- _COMPITO_: Indichi se ciascuna delle seguenti affermazioni concorda con il testo su Draghi al MIT, rispondendo sì o no e citando alla lettera le parole del testo che lo stabiliscono. 1. Draghi ha parlato al Massachusetts Institute of Technology il 7 giugno. 2. Draghi prevede che l'inflazione finirà presto. 3. Draghi sostiene l'ingresso dell'Ucraina nella Nato.

- _TESTO FORNITO_:
***
Nel primo viaggio negli Stati Uniti dopo la fine del suo governo Mario Draghi è stato chiaro parlando il 7 giugno al Massachusetts Institute of Technology, dove ha ricevuto il premio Miriam Pozen e ha tenuto una Lecture. Due i principali messaggi lanciati dall’ex premier.
L’inflazione potrebbe durare più a lungo di quanto si pensi. E occorre progredire nell’allargamento dell’Unione europea, integrando in essa l’Ucraina e rafforzando la politica comune di difesa, facendo entrare la stessa Ucraina nella Nato.
La globalizzazione, che si pensava “inarrestabile”, è in crisi. Secondo Draghi, “mentre eravamo impegnati a celebrare la fine della storia, la storia preparava il suo ritorno. Eppure i segnali che arrivavano dalla Russia erano chiari e da molto tempo, prima in Cecenia, poi in Georgia e in Crimea”.
Il tutto mentre nel mondo occidentale l’elezione di Donald Trump e la Brexit mostravano la “disaffezione” verso un modello economico e sociale percepito come “iniquo e privo di tutele”. Pandemia e guerra hanno accelerato questi trend, riportando in primo piano il ruolo del governo nell’economia.
***
- _DATI FORNITI_:

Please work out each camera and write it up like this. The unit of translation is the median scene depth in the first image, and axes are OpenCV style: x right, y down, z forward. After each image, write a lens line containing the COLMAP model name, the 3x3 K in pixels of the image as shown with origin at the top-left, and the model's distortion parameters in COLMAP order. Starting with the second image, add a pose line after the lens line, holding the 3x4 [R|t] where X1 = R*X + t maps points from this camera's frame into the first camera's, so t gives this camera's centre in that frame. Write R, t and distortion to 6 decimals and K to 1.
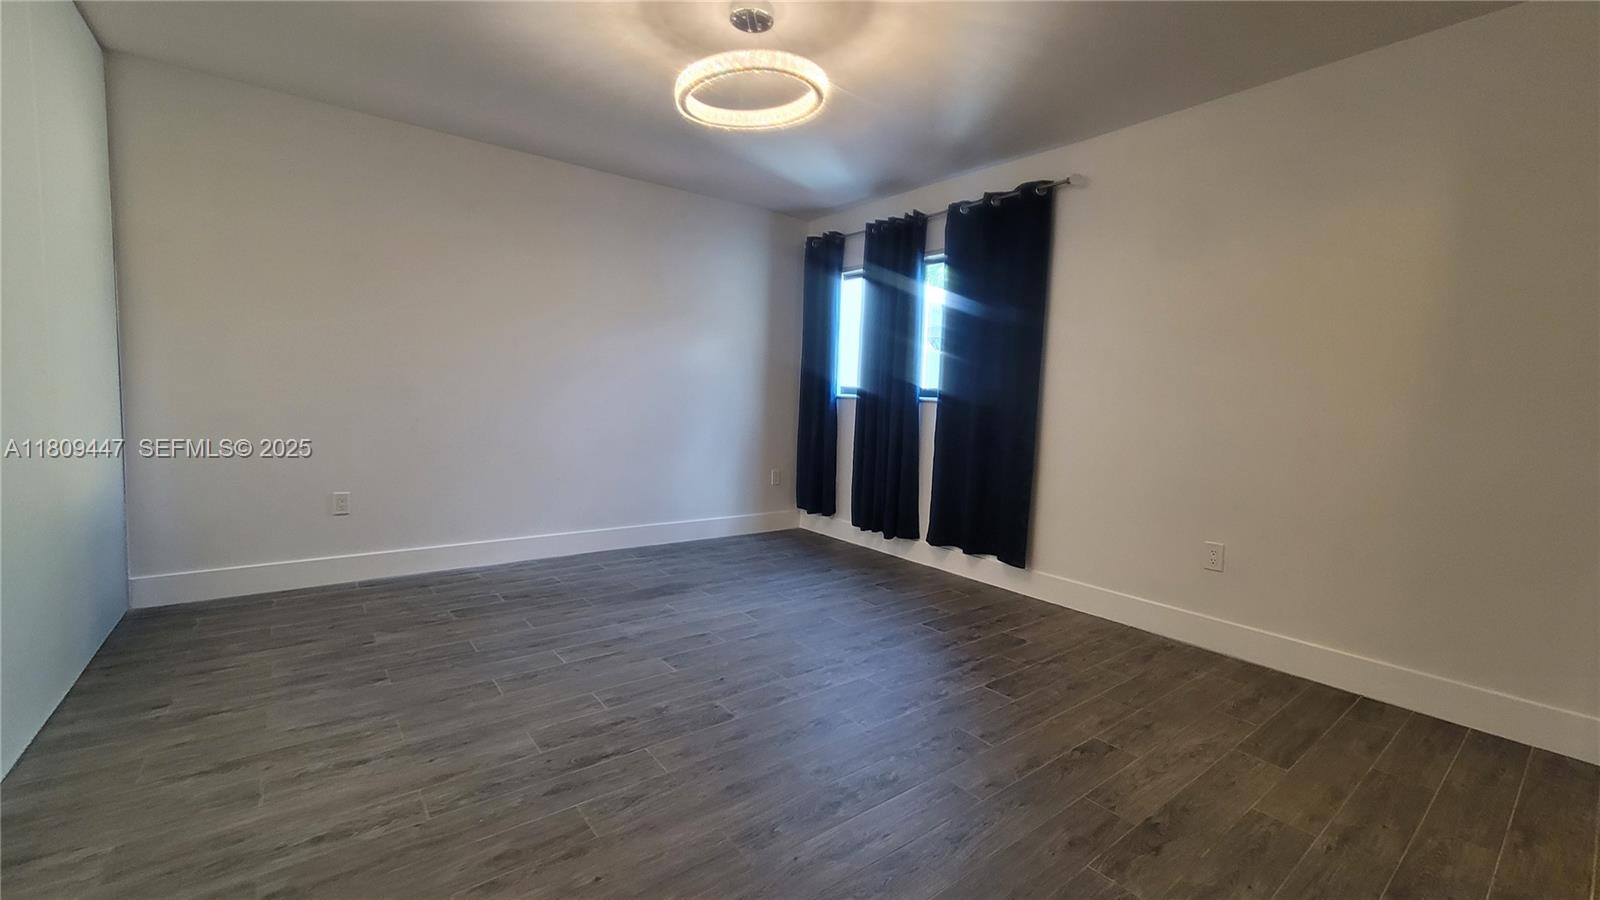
lens RADIAL K [[651.1, 0, 800.2], [0, 651.1, 449.1], [0, 0, 1]] dist [-0.002041, -0.000052]
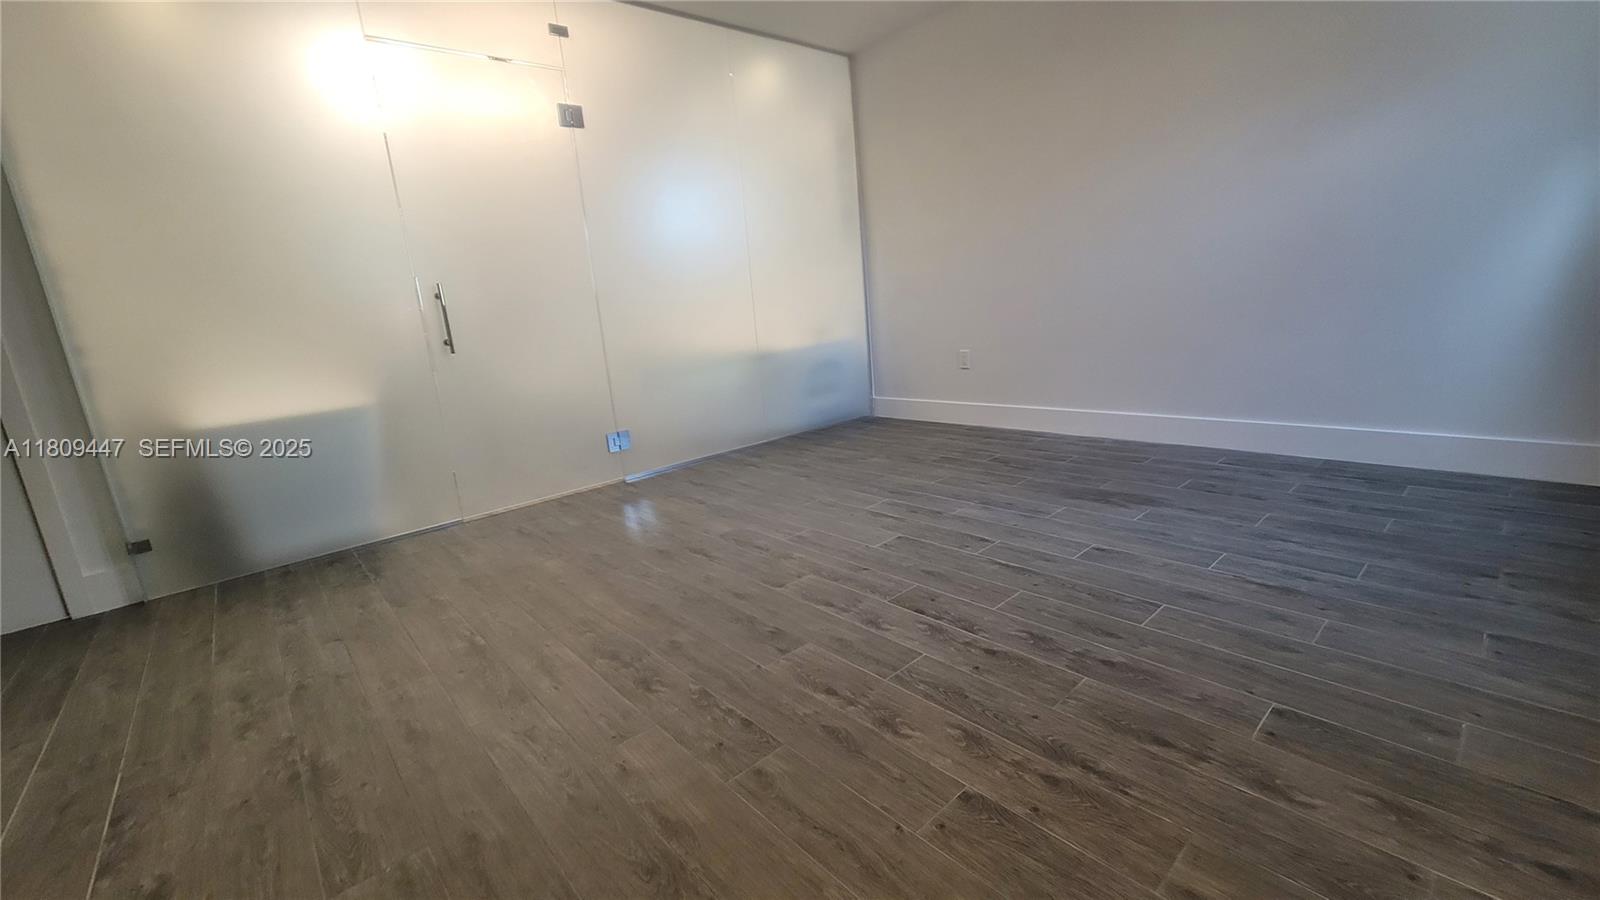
lens RADIAL K [[651.1, 0, 799.8], [0, 651.1, 449.8], [0, 0, 1]] dist [-0.002041, -0.000052]
pose [[0.057251, 0.178974, -0.982187, 0.578109], [0.005665, 0.983726, 0.179585, 0.035341], [0.998344, -0.015846, 0.055305, 0.722441]]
***
- _RISPOSTA_:
1. Sì: «parlando il 7 giugno al Massachusetts Institute of Technology»
2. No: «L’inflazione potrebbe durare più a lungo di quanto si pensi.»
3. Sì: «facendo entrare la stessa Ucraina nella Nato»